--- Provided records ---
▽
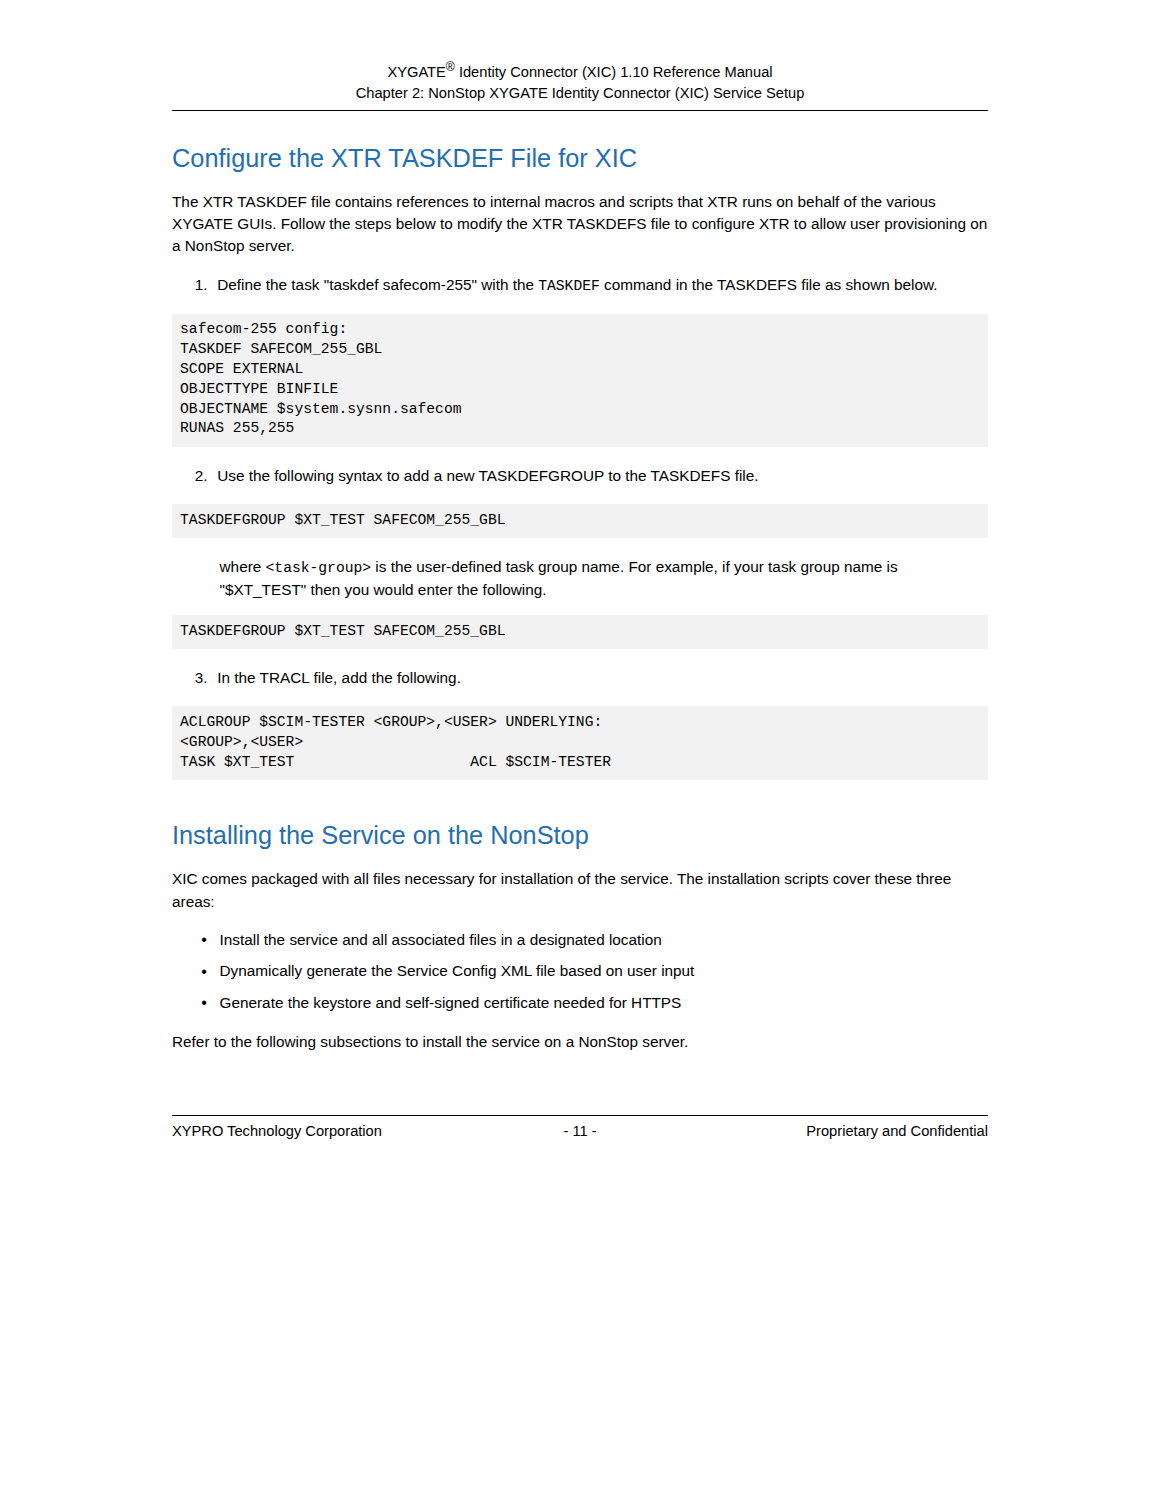XYGATE® Identity Connector (XIC) 1.10 Reference Manual Chapter 2: NonStop XYGATE Identity Connector (XIC) Service Setup
Configure the XTR TASKDEF File for XIC
The XTR TASKDEF file contains references to internal macros and scripts that XTR runs on behalf of the various XYGATE GUIs. Follow the steps below to modify the XTR TASKDEFS file to configure XTR to allow user provisioning on a NonStop server.
Define the task "taskdef safecom-255" with the TASKDEF command in the TASKDEFS file as shown below.
safecom-255 config:
TASKDEF SAFECOM_255_GBL
SCOPE EXTERNAL
OBJECTTYPE BINFILE
OBJECTNAME $system.sysnn.safecom
RUNAS 255,255
Use the following syntax to add a new TASKDEFGROUP to the TASKDEFS file.
TASKDEFGROUP $XT_TEST SAFECOM_255_GBL
where <task-group> is the user-defined task group name. For example, if your task group name is "$XT_TEST" then you would enter the following.
TASKDEFGROUP $XT_TEST SAFECOM_255_GBL
In the TRACL file, add the following.
ACLGROUP $SCIM-TESTER <GROUP>,<USER> UNDERLYING:
<GROUP>,<USER>
TASK $XT_TEST                    ACL $SCIM-TESTER
Installing the Service on the NonStop
XIC comes packaged with all files necessary for installation of the service. The installation scripts cover these three areas:
Install the service and all associated files in a designated location
Dynamically generate the Service Config XML file based on user input
Generate the keystore and self-signed certificate needed for HTTPS
Refer to the following subsections to install the service on a NonStop server.
XYPRO Technology Corporation
- 11 -
Proprietary and Confidential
△
All of the entries need to be copied exactly, minus any pictures.

XYGATE® Identity Connector (XIC) 1.10 Reference Manual Chapter 2: NonStop XYGATE Identity Connector (XIC) Service Setup
Configure the XTR TASKDEF File for XIC
The XTR TASKDEF file contains references to internal macros and scripts that XTR runs on behalf of the various XYGATE GUIs. Follow the steps below to modify the XTR TASKDEFS file to configure XTR to allow user provisioning on a NonStop server.
Define the task "taskdef safecom-255" with the TASKDEF command in the TASKDEFS file as shown below.
safecom-255 config:
TASKDEF SAFECOM_255_GBL
SCOPE EXTERNAL
OBJECTTYPE BINFILE
OBJECTNAME $system.sysnn.safecom
RUNAS 255,255
Use the following syntax to add a new TASKDEFGROUP to the TASKDEFS file.
TASKDEFGROUP $XT_TEST SAFECOM_255_GBL
where <task-group> is the user-defined task group name. For example, if your task group name is "$XT_TEST" then you would enter the following.
TASKDEFGROUP $XT_TEST SAFECOM_255_GBL
In the TRACL file, add the following.
ACLGROUP $SCIM-TESTER <GROUP>,<USER> UNDERLYING:
<GROUP>,<USER>
TASK $XT_TEST                    ACL $SCIM-TESTER
Installing the Service on the NonStop
XIC comes packaged with all files necessary for installation of the service. The installation scripts cover these three areas:
Install the service and all associated files in a designated location
Dynamically generate the Service Config XML file based on user input
Generate the keystore and self-signed certificate needed for HTTPS
Refer to the following subsections to install the service on a NonStop server.
XYPRO Technology Corporation
- 11 -
Proprietary and Confidential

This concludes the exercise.